=== Provided information ===
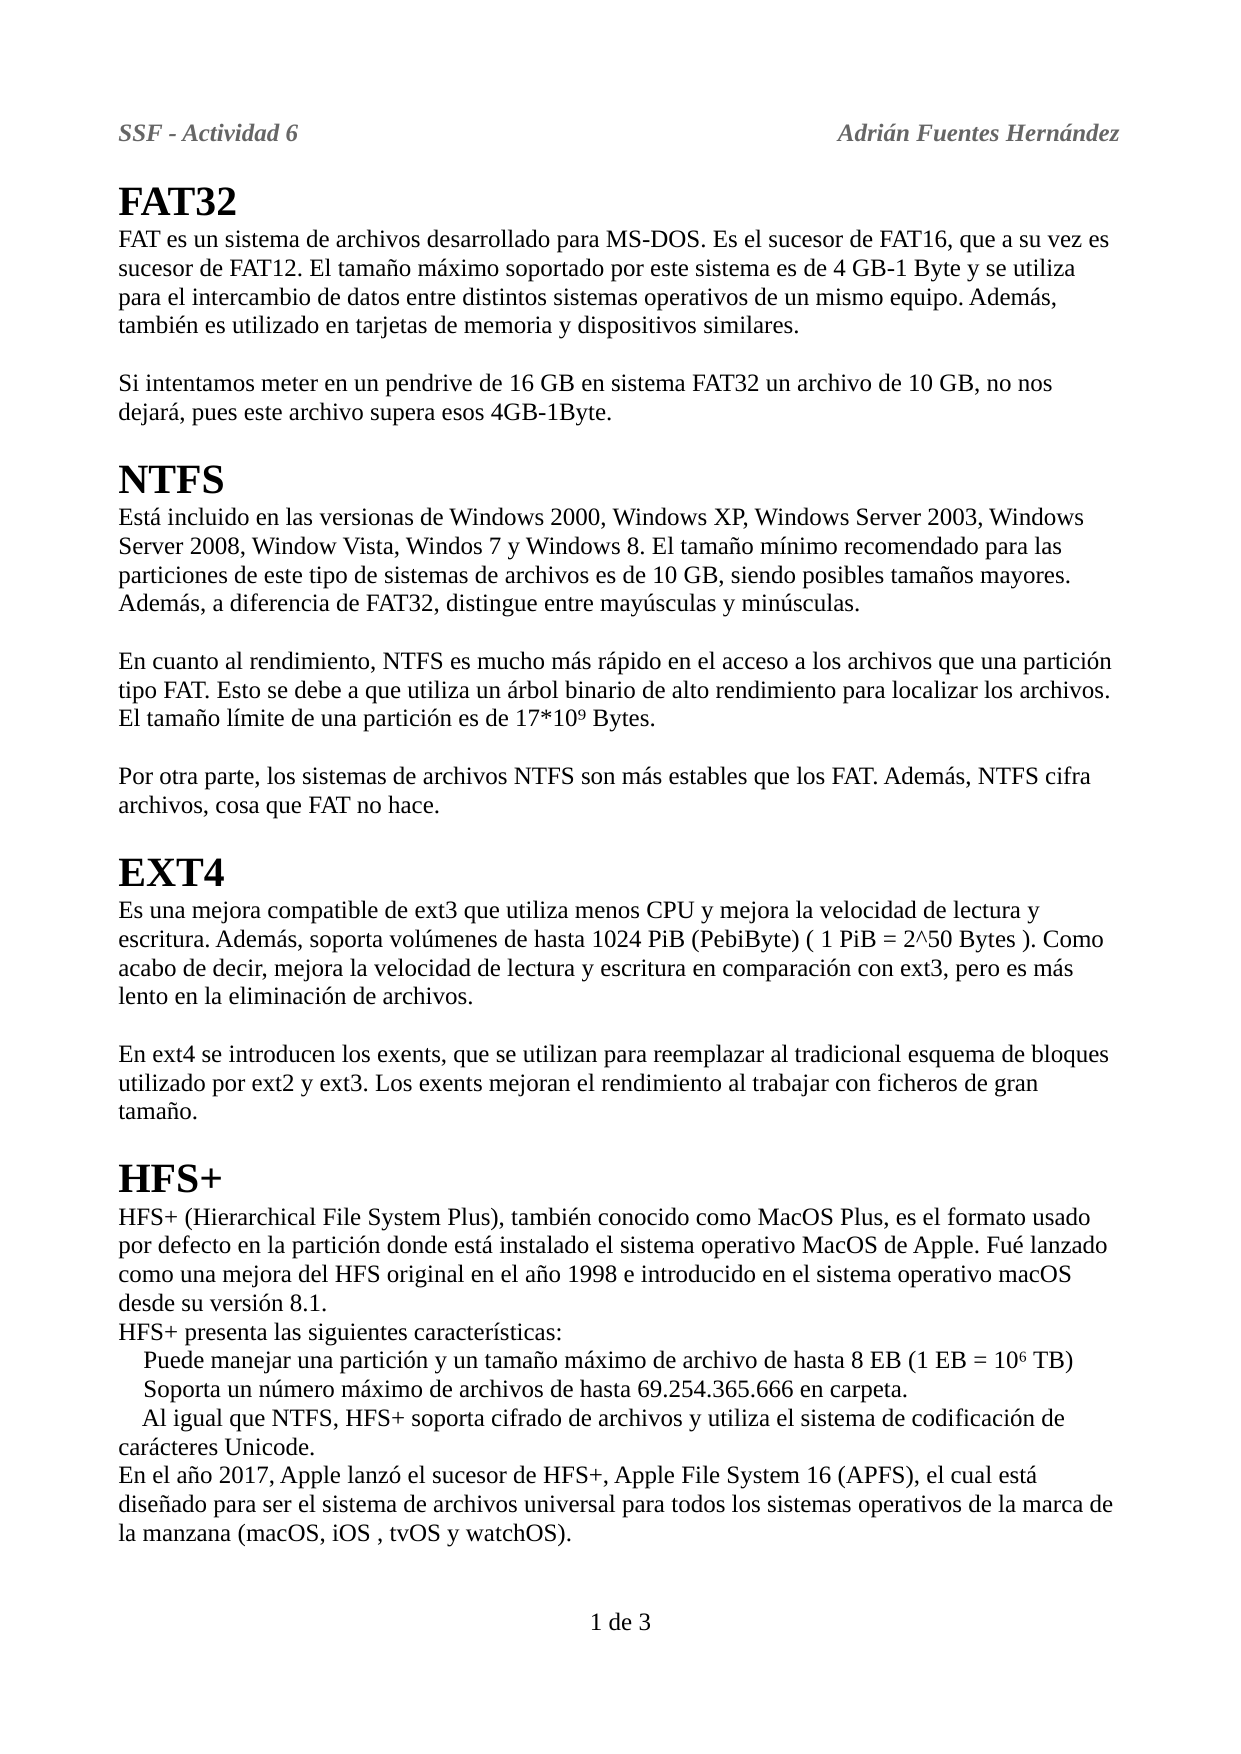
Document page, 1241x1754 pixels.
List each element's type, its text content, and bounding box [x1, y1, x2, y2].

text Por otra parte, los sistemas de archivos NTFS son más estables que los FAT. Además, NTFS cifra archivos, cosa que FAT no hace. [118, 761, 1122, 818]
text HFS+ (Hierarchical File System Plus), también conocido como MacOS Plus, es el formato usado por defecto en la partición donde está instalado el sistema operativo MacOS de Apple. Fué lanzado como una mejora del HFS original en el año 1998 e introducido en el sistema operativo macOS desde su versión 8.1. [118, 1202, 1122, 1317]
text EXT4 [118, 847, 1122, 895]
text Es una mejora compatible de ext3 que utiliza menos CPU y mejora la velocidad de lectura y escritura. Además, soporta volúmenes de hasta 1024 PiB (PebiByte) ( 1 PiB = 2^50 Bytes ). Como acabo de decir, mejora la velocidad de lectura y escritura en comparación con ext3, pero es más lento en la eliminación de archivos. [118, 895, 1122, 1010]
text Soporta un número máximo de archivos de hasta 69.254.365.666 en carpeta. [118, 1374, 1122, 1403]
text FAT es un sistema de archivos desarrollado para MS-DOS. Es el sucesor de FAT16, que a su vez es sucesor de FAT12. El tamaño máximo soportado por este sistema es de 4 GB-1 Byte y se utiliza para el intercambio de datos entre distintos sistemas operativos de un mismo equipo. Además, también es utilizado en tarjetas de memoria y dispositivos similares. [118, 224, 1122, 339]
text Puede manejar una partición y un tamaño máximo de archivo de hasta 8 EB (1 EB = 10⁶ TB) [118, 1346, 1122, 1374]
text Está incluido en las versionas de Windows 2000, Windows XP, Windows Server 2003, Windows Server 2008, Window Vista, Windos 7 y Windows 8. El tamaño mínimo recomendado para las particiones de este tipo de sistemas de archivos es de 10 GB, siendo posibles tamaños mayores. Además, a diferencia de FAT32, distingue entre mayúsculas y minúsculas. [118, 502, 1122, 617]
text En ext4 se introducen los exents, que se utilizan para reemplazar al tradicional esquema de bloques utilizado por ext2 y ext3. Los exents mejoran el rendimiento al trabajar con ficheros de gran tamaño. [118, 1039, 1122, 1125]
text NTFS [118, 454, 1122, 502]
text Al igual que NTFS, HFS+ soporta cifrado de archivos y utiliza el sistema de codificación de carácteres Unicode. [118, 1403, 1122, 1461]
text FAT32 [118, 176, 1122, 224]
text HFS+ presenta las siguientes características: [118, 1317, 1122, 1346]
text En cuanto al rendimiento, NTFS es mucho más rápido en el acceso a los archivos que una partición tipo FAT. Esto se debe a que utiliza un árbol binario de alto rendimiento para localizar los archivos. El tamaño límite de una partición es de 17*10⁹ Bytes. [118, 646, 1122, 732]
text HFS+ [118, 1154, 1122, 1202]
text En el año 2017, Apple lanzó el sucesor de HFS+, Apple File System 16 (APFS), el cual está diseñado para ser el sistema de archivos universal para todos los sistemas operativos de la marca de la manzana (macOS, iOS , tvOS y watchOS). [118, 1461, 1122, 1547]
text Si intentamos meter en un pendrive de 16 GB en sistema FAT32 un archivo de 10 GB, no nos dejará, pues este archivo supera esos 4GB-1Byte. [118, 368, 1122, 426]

=== Work to complete ===
Return every line of the records exactly, leaving out the pictures.

=== Answer to the exercise ===
Document page, 1241x1754 pixels.
List each element's type, its text content, and bounding box [x1, y1, x2, y2].

text Por otra parte, los sistemas de archivos NTFS son más estables que los FAT. Además, NTFS cifra archivos, cosa que FAT no hace. [118, 761, 1122, 818]
text HFS+ (Hierarchical File System Plus), también conocido como MacOS Plus, es el formato usado por defecto en la partición donde está instalado el sistema operativo MacOS de Apple. Fué lanzado como una mejora del HFS original en el año 1998 e introducido en el sistema operativo macOS desde su versión 8.1. [118, 1202, 1122, 1317]
text EXT4 [118, 847, 1122, 895]
text Es una mejora compatible de ext3 que utiliza menos CPU y mejora la velocidad de lectura y escritura. Además, soporta volúmenes de hasta 1024 PiB (PebiByte) ( 1 PiB = 2^50 Bytes ). Como acabo de decir, mejora la velocidad de lectura y escritura en comparación con ext3, pero es más lento en la eliminación de archivos. [118, 895, 1122, 1010]
text Soporta un número máximo de archivos de hasta 69.254.365.666 en carpeta. [118, 1374, 1122, 1403]
text FAT es un sistema de archivos desarrollado para MS-DOS. Es el sucesor de FAT16, que a su vez es sucesor de FAT12. El tamaño máximo soportado por este sistema es de 4 GB-1 Byte y se utiliza para el intercambio de datos entre distintos sistemas operativos de un mismo equipo. Además, también es utilizado en tarjetas de memoria y dispositivos similares. [118, 224, 1122, 339]
text Puede manejar una partición y un tamaño máximo de archivo de hasta 8 EB (1 EB = 10⁶ TB) [118, 1346, 1122, 1374]
text Está incluido en las versionas de Windows 2000, Windows XP, Windows Server 2003, Windows Server 2008, Window Vista, Windos 7 y Windows 8. El tamaño mínimo recomendado para las particiones de este tipo de sistemas de archivos es de 10 GB, siendo posibles tamaños mayores. Además, a diferencia de FAT32, distingue entre mayúsculas y minúsculas. [118, 502, 1122, 617]
text En ext4 se introducen los exents, que se utilizan para reemplazar al tradicional esquema de bloques utilizado por ext2 y ext3. Los exents mejoran el rendimiento al trabajar con ficheros de gran tamaño. [118, 1039, 1122, 1125]
text NTFS [118, 454, 1122, 502]
text Al igual que NTFS, HFS+ soporta cifrado de archivos y utiliza el sistema de codificación de carácteres Unicode. [118, 1403, 1122, 1461]
text FAT32 [118, 176, 1122, 224]
text HFS+ presenta las siguientes características: [118, 1317, 1122, 1346]
text En cuanto al rendimiento, NTFS es mucho más rápido en el acceso a los archivos que una partición tipo FAT. Esto se debe a que utiliza un árbol binario de alto rendimiento para localizar los archivos. El tamaño límite de una partición es de 17*10⁹ Bytes. [118, 646, 1122, 732]
text HFS+ [118, 1154, 1122, 1202]
text En el año 2017, Apple lanzó el sucesor de HFS+, Apple File System 16 (APFS), el cual está diseñado para ser el sistema de archivos universal para todos los sistemas operativos de la marca de la manzana (macOS, iOS , tvOS y watchOS). [118, 1461, 1122, 1547]
text Si intentamos meter en un pendrive de 16 GB en sistema FAT32 un archivo de 10 GB, no nos dejará, pues este archivo supera esos 4GB-1Byte. [118, 368, 1122, 426]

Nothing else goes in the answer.